» What you are asked to do:
Set down each line of the material that follows exactly, and leave its pictures out.

___ Data provided ___

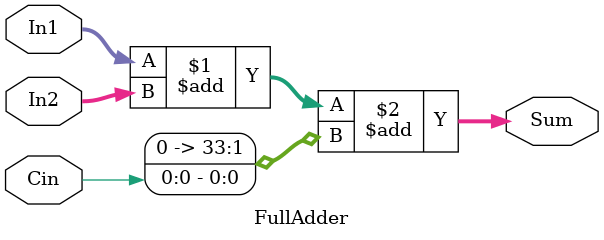
<source format=v>

module multiplier ( input  wire clk, start, is_signed,
                    input  wire [31:0] a, b, 
                    output wire [63:0] s
                   );

reg  is_signed_reg;
reg  [31:0] a_reg;

reg  enable;					
reg  [ 4:0] count ;
reg  [66:0] accumulator ; //(32 + 34) + 1 = 67

wire IsZero, IsDouble, IsNegative ;
wire [33:0] a_0, a_1, a_2 ; // 2(sign extend) + 32
wire [33:0] Sum ;
 
always@(posedge clk)
   if( start )
	 begin
	  a_reg         <=  a;
	  enable        <=  1;
	  is_signed_reg <= is_signed;
	  if( is_signed )
	   count <= 15; // repeat step-by-step addition for 16 clock cycles 
	  else
	   count <= 16; // repeat step-by-step addition for 17 clock cycles 
	 end 
	else if ( count != 5'b0 )
	 begin
	  count  <= (count  - 1); // decrement counter
	  enable <= (count != 0); 
	 end
	else
	  enable <= 0;
	 
always@(posedge clk)
   if( start )       // Initialize acc.
    accumulator <= { 32'b0, 2'b0,  b, 1'b0};
   else if ( enable )//continue only if enabled ( Tcycle != 0 )
    accumulator <= { Sum[33:0], accumulator[34:2]}; // discard two right most bit's of accumulator	
 
 // first shift a one unit to left
 assign a_0[33:0] = (IsDouble)? {{(is_signed_reg)? a_reg[31] : 1'b0}, a_reg[31:0], 1'b0} : { {2{(is_signed_reg)? a_reg[31] : 1'b0}}, a_reg[31:0]};
 // second complement if necessary
 assign a_1[33:0] = a_0 ^ {34{IsNegative}};
 // third check whether it should be zero
 assign a_2[33:0] = a_1 & {34{~IsZero   }};
 // assign correct part of acc. as result  
 assign   s[63:0] = is_signed_reg? accumulator[66:3] : accumulator[64:1] ;
 
 FullAdder    module0( a_2[33:0], { {2{accumulator[66]} }, accumulator[66:35]}, (IsNegative)&(~IsZero), Sum);
 BoothEncoder module1( accumulator[2:0], IsZero, IsDouble, IsNegative);
endmodule 
//-----------------------------------------------------------------
module BoothEncoder( input wire [2:0] in, output wire IsZero, IsDouble, IsNegative);
  assign IsZero     = (in == 3'b000)|(in == 3'b111);
  assign IsDouble   = (in == 3'b011)|(in == 3'b100);  
  assign IsNegative =  in[2]; 
endmodule
//-----------------------------------------------------------------
module FullAdder   ( input wire [33:0] In1,In2, input wire Cin, output wire [33:0] Sum); // 34 bit full-adder						
  assign Sum[33:0] = In1[33:0] + In2[33:0] + { 33'b0 , Cin } ;						
endmodule

// Booth Table
// 0 - 0 - 0 :   x
// 0 - 0 - 1 :   A
// 0 - 1 - 0 :   A
// 0 - 1 - 1 :  2A
// 1 - 0 - 0 : -2A
// 1 - 0 - 1 : - A
// 1 - 1 - 0 : - A
// 1 - 1 - 1 :   x 
</source>
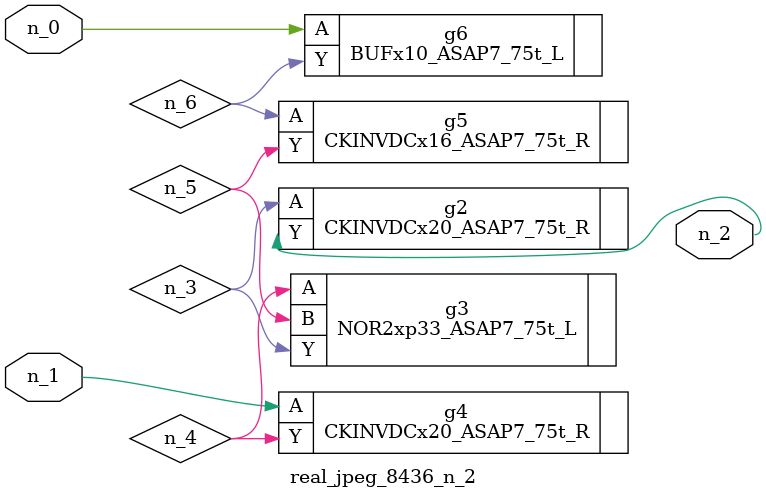
<source format=v>
module real_jpeg_8436_n_2 (n_1, n_0, n_2);

input n_1;
input n_0;

output n_2;

wire n_5;
wire n_4;
wire n_6;
wire n_3;

BUFx10_ASAP7_75t_L g6 ( 
.A(n_0),
.Y(n_6)
);

CKINVDCx20_ASAP7_75t_R g4 ( 
.A(n_1),
.Y(n_4)
);

CKINVDCx20_ASAP7_75t_R g2 ( 
.A(n_3),
.Y(n_2)
);

NOR2xp33_ASAP7_75t_L g3 ( 
.A(n_4),
.B(n_5),
.Y(n_3)
);

CKINVDCx16_ASAP7_75t_R g5 ( 
.A(n_6),
.Y(n_5)
);


endmodule
</source>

___

» Reply:
<source format=v>

module multiplier ( input  wire clk, start, is_signed,
                    input  wire [31:0] a, b, 
                    output wire [63:0] s
                   );

reg  is_signed_reg;
reg  [31:0] a_reg;

reg  enable;					
reg  [ 4:0] count ;
reg  [66:0] accumulator ; //(32 + 34) + 1 = 67

wire IsZero, IsDouble, IsNegative ;
wire [33:0] a_0, a_1, a_2 ; // 2(sign extend) + 32
wire [33:0] Sum ;
 
always@(posedge clk)
   if( start )
	 begin
	  a_reg         <=  a;
	  enable        <=  1;
	  is_signed_reg <= is_signed;
	  if( is_signed )
	   count <= 15; // repeat step-by-step addition for 16 clock cycles 
	  else
	   count <= 16; // repeat step-by-step addition for 17 clock cycles 
	 end 
	else if ( count != 5'b0 )
	 begin
	  count  <= (count  - 1); // decrement counter
	  enable <= (count != 0); 
	 end
	else
	  enable <= 0;
	 
always@(posedge clk)
   if( start )       // Initialize acc.
    accumulator <= { 32'b0, 2'b0,  b, 1'b0};
   else if ( enable )//continue only if enabled ( Tcycle != 0 )
    accumulator <= { Sum[33:0], accumulator[34:2]}; // discard two right most bit's of accumulator	
 
 // first shift a one unit to left
 assign a_0[33:0] = (IsDouble)? {{(is_signed_reg)? a_reg[31] : 1'b0}, a_reg[31:0], 1'b0} : { {2{(is_signed_reg)? a_reg[31] : 1'b0}}, a_reg[31:0]};
 // second complement if necessary
 assign a_1[33:0] = a_0 ^ {34{IsNegative}};
 // third check whether it should be zero
 assign a_2[33:0] = a_1 & {34{~IsZero   }};
 // assign correct part of acc. as result  
 assign   s[63:0] = is_signed_reg? accumulator[66:3] : accumulator[64:1] ;
 
 FullAdder    module0( a_2[33:0], { {2{accumulator[66]} }, accumulator[66:35]}, (IsNegative)&(~IsZero), Sum);
 BoothEncoder module1( accumulator[2:0], IsZero, IsDouble, IsNegative);
endmodule 
//-----------------------------------------------------------------
module BoothEncoder( input wire [2:0] in, output wire IsZero, IsDouble, IsNegative);
  assign IsZero     = (in == 3'b000)|(in == 3'b111);
  assign IsDouble   = (in == 3'b011)|(in == 3'b100);  
  assign IsNegative =  in[2]; 
endmodule
//-----------------------------------------------------------------
module FullAdder   ( input wire [33:0] In1,In2, input wire Cin, output wire [33:0] Sum); // 34 bit full-adder						
  assign Sum[33:0] = In1[33:0] + In2[33:0] + { 33'b0 , Cin } ;						
endmodule

// Booth Table
// 0 - 0 - 0 :   x
// 0 - 0 - 1 :   A
// 0 - 1 - 0 :   A
// 0 - 1 - 1 :  2A
// 1 - 0 - 0 : -2A
// 1 - 0 - 1 : - A
// 1 - 1 - 0 : - A
// 1 - 1 - 1 :   x 
</source>
<source format=v>
module real_jpeg_8436_n_2 (n_1, n_0, n_2);

input n_1;
input n_0;

output n_2;

wire n_5;
wire n_4;
wire n_6;
wire n_3;

BUFx10_ASAP7_75t_L g6 ( 
.A(n_0),
.Y(n_6)
);

CKINVDCx20_ASAP7_75t_R g4 ( 
.A(n_1),
.Y(n_4)
);

CKINVDCx20_ASAP7_75t_R g2 ( 
.A(n_3),
.Y(n_2)
);

NOR2xp33_ASAP7_75t_L g3 ( 
.A(n_4),
.B(n_5),
.Y(n_3)
);

CKINVDCx16_ASAP7_75t_R g5 ( 
.A(n_6),
.Y(n_5)
);


endmodule
</source>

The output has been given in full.